Electron accelerators create magnetic fields in a long row of large, circular aluminum vacuum chamber structures within the DARHT Facility. The magnetic fields steer the electrons in a beam to a target. During routine testing, graphite is used to block the X-rays from the target. During the recent test, a piece of the graphite broke off, was vaporized and sent carbon contamination through 17 of the 74 aluminum structures.
Many have criticized DARHT as being too expensive and behind schedule. In 2003, scientists found voltage breakdown problems in the second axis. As a result, DARHT underwent several years of reconstruction.
In May, the Department of Energy (DOE) announced the successful completion of the reconstruction and stated that it planned to conduct its first full-scale test by September or October 2008. That test is now delayed until early 2009.
The rebuilding effort cost $90 million and took five years to complete. Current cost estimates indicate that DARHT is a $350 million facility, which began construction in 1988. Construction was halted in 1995 when CCNS and the Los Alamos Study Group sued DOE because the required environmental studies had not been done.

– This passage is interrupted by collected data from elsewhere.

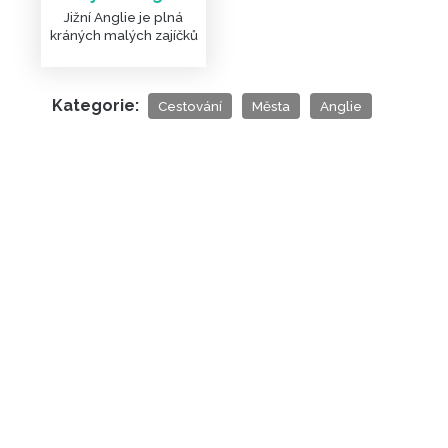
Jižní Anglie je plná
kráných malých zajíčků
Kategorie:
Cestování
Města
Anglie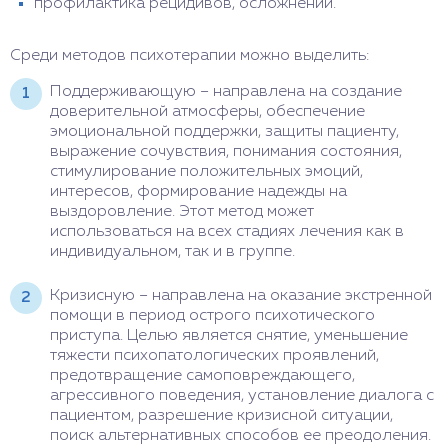
профилактика рецидивов, осложнений.
Среди методов психотерапии можно выделить:
Поддерживающую – направлена на создание
доверительной атмосферы, обеспечение
эмоциональной поддержки, защиты пациенту,
выражение сочувствия, понимания состояния,
стимулирование положительных эмоций,
интересов, формирование надежды на
выздоровление. Этот метод может
использоваться на всех стадиях лечения как в
индивидуальном, так и в группе.
Кризисную – направлена на оказание экстренной
помощи в период острого психотического
приступа. Целью является снятие, уменьшение
тяжести психопатологических проявлений,
предотвращение самоповреждающего,
агрессивного поведения, установление диалога с
пациентом, разрешение кризисной ситуации,
поиск альтернативных способов ее преодоления.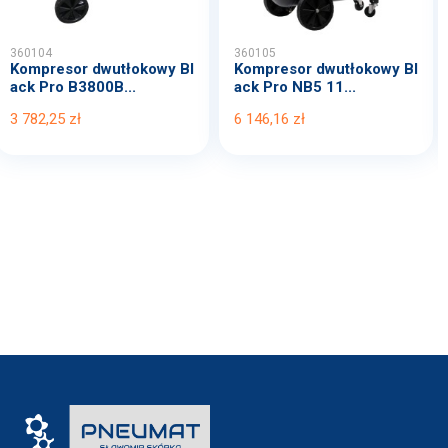
360104
360105
Kompresor dwutłokowy Bl
Kompresor dwutłokowy Bl
ack Pro B3800B...
ack Pro NB5 11...
3 782,25 zł
6 146,16 zł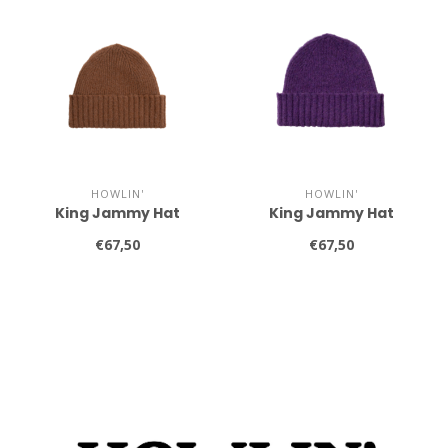
HOWLIN'
HOWLIN'
King Jammy Hat
King Jammy Hat
€67,50
€67,50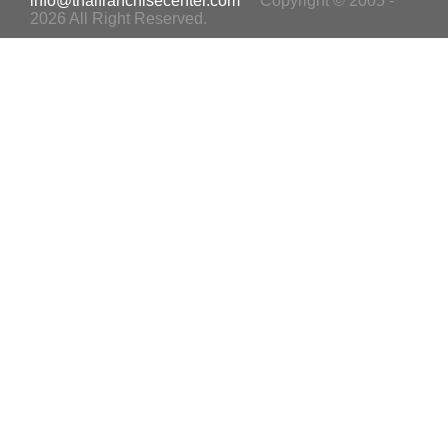
info@thaifranchisecenter.com
Copyright © 2005 -
2026 All Right Reserved.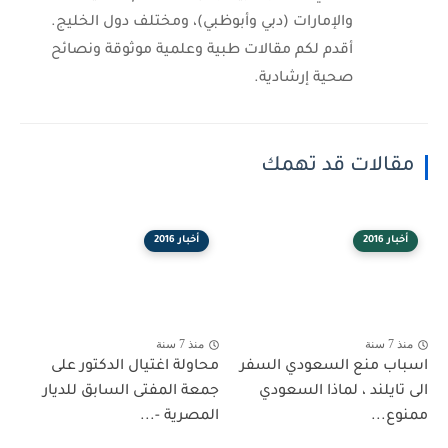
والإمارات (دبي وأبوظبي)، ومختلف دول الخليج.
أقدم لكم مقالات طبية وعلمية موثوقة ونصائح
صحية إرشادية.
مقالات قد تهمك
أخبار 2016
أخبار 2016
منذ 7 سنة
منذ 7 سنة
اسباب منع السعودي السفر
محاولة اغتيال الدكتور على
الى تايلند ، لماذا السعودي
جمعة المفتى السابق للديار
ممنوع...
المصرية -...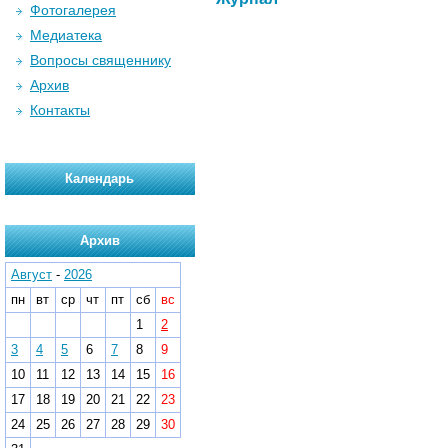
Фотогалерея
Медиатека
Вопросы священнику
Архив
Контакты
Календарь
Архив
Август
-
2026
пн
вт
ср
чт
пт
сб
вс
1
2
3
4
5
6
7
8
9
10
11
12
13
14
15
16
17
18
19
20
21
22
23
24
25
26
27
28
29
30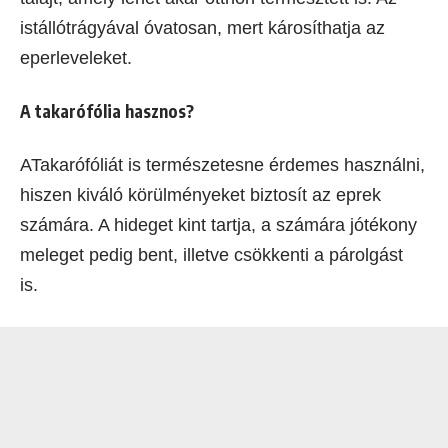
istállótrágyával óvatosan, mert károsíthatja az
eperleveleket.
A takarófólia hasznos?
ATakarófóliát is természetesne érdemes használni,
hiszen kiváló körülményeket biztosít az eprek
számára. A hideget kint tartja, a számára jótékony
meleget pedig bent, illetve csökkenti a párolgást
is.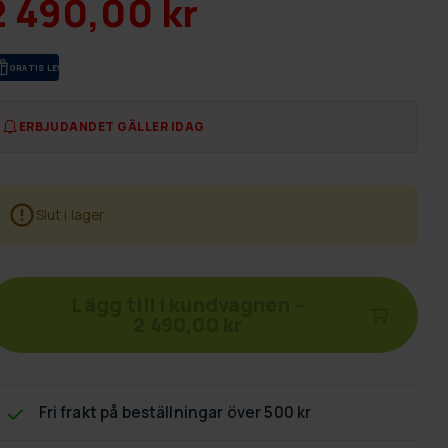
2 490,00 kr
GRA­TIS LE­VE­RANS
ERBJUDANDET GÄLLER IDAG
Slut i lager
Lägg till i kundvagnen
–
2 490,00 kr
Fri frakt
på beställningar över 500 kr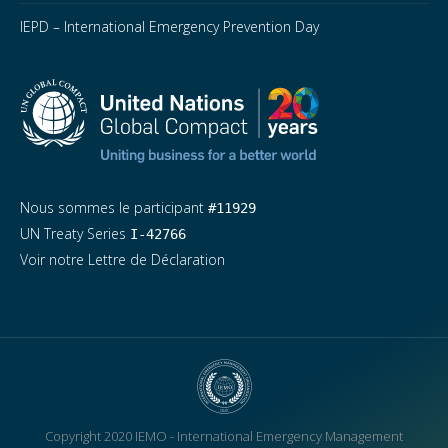
IEPD – International Emergency Prevention Day
Nous sommes le participant
#11929
UN Treaty Series
I-42766
Voir notre Lettre de Déclaration
Copyright 2020 IEMO - International Emergency Management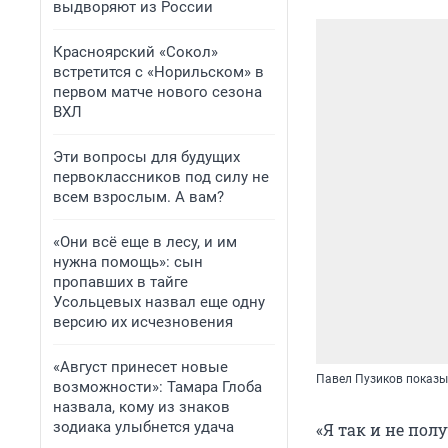
выдворяют из России
Красноярский «Сокол»
встретится с «Норильском» в
первом матче нового сезона
ВХЛ
Эти вопросы для будущих
первоклассников под силу не
всем взрослым. А вам?
«Они всё еще в лесу, и им
нужна помощь»: сын
пропавших в тайге
Усольцевых назвал еще одну
версию их исчезновения
«Август принесет новые
Павел Пузиков показы
возможности»: Тамара Глоба
назвала, кому из знаков
зодиака улыбнется удача
«Я так и не пол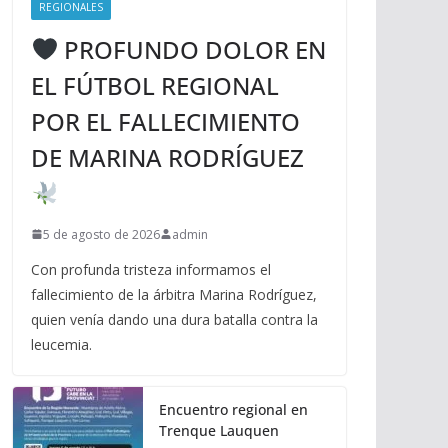
REGIONALES
PROFUNDO DOLOR EN
EL FÚTBOL REGIONAL
POR EL FALLECIMIENTO
DE MARINA RODRÍGUEZ
5 de agosto de 2026
admin
Con profunda tristeza informamos el
fallecimiento de la árbitra Marina Rodríguez,
quien venía dando una dura batalla contra la
leucemia.
Encuentro regional en
Trenque Lauquen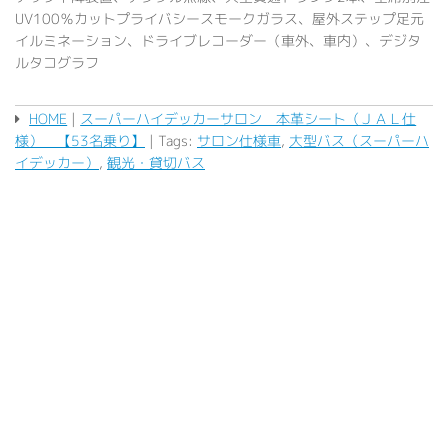
UV100％カットプライバシースモークガラス、屋外ステップ足元
イルミネーション、ドライブレコーダー（車外、車内）、デジタ
ルタコグラフ
HOME
|
スーパーハイデッカーサロン 本革シート（ＪＡＬ仕
様） 【53名乗り】
| Tags:
サロン仕様車
,
大型バス（スーパーハ
イデッカー）
,
観光・貸切バス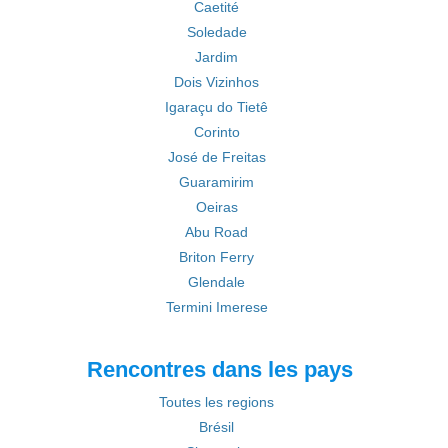
Caetité
Soledade
Jardim
Dois Vizinhos
Igaraçu do Tietê
Corinto
José de Freitas
Guaramirim
Oeiras
Abu Road
Briton Ferry
Glendale
Termini Imerese
Rencontres dans les pays
Toutes les regions
Brésil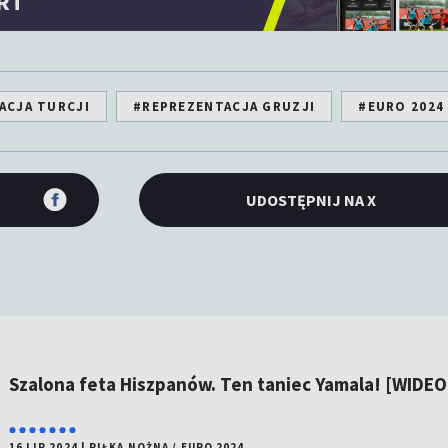
RT
ACJA TURCJI
#REPREZENTACJA GRUZJI
#EURO 2024
UDOSTĘPNIJ NA X
Szalona feta Hiszpanów. Ten taniec Yamala! [WIDEO
16 LIP 2024
|
PIŁKA NOŻNA
/
EURO 2024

The groups were successful and DOE was required to complete an environmental impact statement for the facility.
LANL spokesman Kevin Roark said of the recent incident that, "It's an unwelcome thing, but when you're doing something for the first time and you're putting together a highly complex machine, you do expect things like this to happen. You'd like it better if they didn't happen, but it's a setback, not a disaster."
Sheri Kotowski, of the Embudo Valley Environmental Monitoring Group, based in the downwind community of Dixon, New Mexico, responded by saying, "Some call it an 'unwelcome thing,' and this unwelcome thing comes with an enormous price tag. LANL has continuous funding shortfalls when it comes to environmental clean up that impacts surrounding communities. Pressure needs to be put on regulators and elected officials to deal with the environmental contamination from the numerous 'uncontained' experiments conducted in previous years. That does not mean continued burial of wastes in unlined pits and trenches that threaten our ground water or wastes left on the ground to be dispersed through the air."